[[ Records for the exercise, beginning ]]

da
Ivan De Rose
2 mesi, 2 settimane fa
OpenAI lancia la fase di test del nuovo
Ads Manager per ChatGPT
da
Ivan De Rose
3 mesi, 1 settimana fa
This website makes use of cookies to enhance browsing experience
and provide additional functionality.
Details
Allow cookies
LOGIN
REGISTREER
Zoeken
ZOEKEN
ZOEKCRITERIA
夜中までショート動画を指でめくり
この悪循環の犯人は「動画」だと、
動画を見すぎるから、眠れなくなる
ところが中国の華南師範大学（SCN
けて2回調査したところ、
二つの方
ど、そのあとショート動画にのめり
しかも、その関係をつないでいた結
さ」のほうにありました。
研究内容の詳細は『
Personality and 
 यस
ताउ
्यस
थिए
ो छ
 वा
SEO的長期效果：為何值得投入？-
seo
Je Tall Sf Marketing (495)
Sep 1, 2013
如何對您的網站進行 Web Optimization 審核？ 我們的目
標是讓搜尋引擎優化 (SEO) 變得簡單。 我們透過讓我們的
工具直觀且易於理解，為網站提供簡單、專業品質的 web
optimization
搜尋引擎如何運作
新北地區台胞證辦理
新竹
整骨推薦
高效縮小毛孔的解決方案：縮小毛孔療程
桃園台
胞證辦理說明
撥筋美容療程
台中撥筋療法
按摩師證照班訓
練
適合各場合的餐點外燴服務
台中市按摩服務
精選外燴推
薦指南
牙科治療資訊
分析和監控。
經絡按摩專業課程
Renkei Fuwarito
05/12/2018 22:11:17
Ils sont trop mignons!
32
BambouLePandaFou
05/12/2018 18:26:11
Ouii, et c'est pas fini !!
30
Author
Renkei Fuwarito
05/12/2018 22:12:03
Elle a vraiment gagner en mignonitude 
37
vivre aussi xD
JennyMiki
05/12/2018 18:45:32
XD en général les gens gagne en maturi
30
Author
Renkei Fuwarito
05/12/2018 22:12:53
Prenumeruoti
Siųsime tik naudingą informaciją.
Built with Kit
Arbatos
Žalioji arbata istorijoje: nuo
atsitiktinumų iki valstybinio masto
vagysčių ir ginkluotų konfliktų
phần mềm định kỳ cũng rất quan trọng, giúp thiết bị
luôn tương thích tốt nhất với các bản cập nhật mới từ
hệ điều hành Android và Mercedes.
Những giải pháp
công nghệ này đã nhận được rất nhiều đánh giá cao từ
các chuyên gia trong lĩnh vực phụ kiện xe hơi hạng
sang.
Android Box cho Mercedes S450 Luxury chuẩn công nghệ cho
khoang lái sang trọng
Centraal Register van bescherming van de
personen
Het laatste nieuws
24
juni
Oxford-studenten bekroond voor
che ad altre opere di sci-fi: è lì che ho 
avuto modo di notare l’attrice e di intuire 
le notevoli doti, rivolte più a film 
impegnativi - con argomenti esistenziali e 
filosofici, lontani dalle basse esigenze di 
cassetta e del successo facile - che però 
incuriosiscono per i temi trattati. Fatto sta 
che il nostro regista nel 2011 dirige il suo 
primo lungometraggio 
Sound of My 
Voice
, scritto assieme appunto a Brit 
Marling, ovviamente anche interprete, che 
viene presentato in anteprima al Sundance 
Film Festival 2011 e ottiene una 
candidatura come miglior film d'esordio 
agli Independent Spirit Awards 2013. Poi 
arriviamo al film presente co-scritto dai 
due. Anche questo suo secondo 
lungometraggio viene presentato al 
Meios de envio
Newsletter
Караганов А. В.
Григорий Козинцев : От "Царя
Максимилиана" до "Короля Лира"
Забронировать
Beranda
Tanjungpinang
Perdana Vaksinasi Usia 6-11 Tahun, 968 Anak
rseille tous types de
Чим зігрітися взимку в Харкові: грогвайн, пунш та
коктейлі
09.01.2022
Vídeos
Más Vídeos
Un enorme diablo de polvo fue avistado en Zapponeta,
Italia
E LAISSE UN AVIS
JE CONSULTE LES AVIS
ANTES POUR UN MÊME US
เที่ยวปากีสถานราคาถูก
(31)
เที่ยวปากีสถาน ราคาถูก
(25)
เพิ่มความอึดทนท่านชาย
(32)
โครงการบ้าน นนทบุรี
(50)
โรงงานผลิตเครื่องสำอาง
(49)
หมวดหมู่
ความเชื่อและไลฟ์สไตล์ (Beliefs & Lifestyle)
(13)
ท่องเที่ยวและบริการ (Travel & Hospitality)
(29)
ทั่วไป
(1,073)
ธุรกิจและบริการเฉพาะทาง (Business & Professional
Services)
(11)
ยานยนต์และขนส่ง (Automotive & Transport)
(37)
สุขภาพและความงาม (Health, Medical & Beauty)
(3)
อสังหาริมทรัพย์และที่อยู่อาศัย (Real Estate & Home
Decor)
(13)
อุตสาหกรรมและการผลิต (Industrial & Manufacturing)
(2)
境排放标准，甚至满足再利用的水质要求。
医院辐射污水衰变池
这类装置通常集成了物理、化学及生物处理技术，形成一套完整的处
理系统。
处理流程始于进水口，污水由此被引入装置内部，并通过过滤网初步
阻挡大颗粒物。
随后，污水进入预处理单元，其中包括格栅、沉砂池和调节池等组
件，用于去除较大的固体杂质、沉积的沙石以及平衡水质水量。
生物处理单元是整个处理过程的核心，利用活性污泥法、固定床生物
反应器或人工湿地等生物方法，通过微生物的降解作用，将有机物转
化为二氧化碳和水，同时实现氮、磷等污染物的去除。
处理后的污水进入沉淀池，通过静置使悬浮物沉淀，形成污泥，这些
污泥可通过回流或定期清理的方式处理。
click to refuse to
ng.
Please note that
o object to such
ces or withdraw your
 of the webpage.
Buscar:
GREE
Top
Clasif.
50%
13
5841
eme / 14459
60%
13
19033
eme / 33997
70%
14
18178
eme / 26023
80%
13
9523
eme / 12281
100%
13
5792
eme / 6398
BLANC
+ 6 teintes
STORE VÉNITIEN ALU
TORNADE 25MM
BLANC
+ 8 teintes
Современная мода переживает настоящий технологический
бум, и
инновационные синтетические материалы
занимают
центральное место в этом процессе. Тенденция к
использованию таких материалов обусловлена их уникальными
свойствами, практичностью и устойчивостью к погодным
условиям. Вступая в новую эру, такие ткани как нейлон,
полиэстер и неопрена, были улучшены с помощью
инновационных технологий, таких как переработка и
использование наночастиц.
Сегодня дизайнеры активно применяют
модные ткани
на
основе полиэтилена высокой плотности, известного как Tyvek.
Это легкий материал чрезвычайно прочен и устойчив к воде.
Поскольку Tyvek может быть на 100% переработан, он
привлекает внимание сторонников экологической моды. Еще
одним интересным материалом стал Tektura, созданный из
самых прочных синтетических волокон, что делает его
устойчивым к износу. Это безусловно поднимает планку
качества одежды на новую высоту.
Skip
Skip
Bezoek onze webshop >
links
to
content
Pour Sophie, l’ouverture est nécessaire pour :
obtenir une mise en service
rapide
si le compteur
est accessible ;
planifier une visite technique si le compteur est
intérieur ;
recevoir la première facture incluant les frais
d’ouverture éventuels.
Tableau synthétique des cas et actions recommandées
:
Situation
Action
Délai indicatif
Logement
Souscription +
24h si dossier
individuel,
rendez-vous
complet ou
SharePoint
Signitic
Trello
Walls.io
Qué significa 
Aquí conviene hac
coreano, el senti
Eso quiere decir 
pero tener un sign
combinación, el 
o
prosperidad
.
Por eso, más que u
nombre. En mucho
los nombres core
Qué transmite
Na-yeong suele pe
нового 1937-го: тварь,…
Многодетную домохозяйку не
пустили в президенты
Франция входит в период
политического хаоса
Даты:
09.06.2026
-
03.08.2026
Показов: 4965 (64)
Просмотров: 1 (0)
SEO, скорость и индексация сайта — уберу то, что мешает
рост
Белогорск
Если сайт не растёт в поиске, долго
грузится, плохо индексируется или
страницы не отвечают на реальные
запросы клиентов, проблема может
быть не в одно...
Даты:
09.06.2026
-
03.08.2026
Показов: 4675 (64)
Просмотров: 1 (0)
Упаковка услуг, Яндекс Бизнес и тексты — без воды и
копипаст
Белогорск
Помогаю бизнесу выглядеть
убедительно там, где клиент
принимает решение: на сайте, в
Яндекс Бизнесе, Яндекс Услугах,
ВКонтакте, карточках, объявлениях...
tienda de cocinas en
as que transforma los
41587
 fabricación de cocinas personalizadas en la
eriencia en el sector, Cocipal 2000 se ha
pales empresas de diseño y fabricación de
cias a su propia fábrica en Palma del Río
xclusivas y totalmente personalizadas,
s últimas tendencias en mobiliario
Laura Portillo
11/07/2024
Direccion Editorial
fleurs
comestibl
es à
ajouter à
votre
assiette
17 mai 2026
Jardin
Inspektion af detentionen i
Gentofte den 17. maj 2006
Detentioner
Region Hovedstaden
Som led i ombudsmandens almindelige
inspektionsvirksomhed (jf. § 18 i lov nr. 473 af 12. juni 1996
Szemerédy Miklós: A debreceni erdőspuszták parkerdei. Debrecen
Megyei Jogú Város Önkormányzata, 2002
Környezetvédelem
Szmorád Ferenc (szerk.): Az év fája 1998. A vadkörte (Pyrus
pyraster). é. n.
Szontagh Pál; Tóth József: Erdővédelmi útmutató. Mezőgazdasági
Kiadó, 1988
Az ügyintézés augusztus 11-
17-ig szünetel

[[ Records for the exercise, end ]]

Your objective
Reproduce the rows above without any change, from the first line through the line containing "05/12/2018 22:12:03", including both of those lines.

Answer below
da
Ivan De Rose
2 mesi, 2 settimane fa
OpenAI lancia la fase di test del nuovo
Ads Manager per ChatGPT
da
Ivan De Rose
3 mesi, 1 settimana fa
This website makes use of cookies to enhance browsing experience
and provide additional functionality.
Details
Allow cookies
LOGIN
REGISTREER
Zoeken
ZOEKEN
ZOEKCRITERIA
夜中までショート動画を指でめくり
この悪循環の犯人は「動画」だと、
動画を見すぎるから、眠れなくなる
ところが中国の華南師範大学（SCN
けて2回調査したところ、
二つの方
ど、そのあとショート動画にのめり
しかも、その関係をつないでいた結
さ」のほうにありました。
研究内容の詳細は『
Personality and 
 यस
ताउ
्यस
थिए
ो छ
 वा
SEO的長期效果：為何值得投入？-
seo
Je Tall Sf Marketing (495)
Sep 1, 2013
如何對您的網站進行 Web Optimization 審核？ 我們的目
標是讓搜尋引擎優化 (SEO) 變得簡單。 我們透過讓我們的
工具直觀且易於理解，為網站提供簡單、專業品質的 web
optimization
搜尋引擎如何運作
新北地區台胞證辦理
新竹
整骨推薦
高效縮小毛孔的解決方案：縮小毛孔療程
桃園台
胞證辦理說明
撥筋美容療程
台中撥筋療法
按摩師證照班訓
練
適合各場合的餐點外燴服務
台中市按摩服務
精選外燴推
薦指南
牙科治療資訊
分析和監控。
經絡按摩專業課程
Renkei Fuwarito
05/12/2018 22:11:17
Ils sont trop mignons!
32
BambouLePandaFou
05/12/2018 18:26:11
Ouii, et c'est pas fini !!
30
Author
Renkei Fuwarito
05/12/2018 22:12:03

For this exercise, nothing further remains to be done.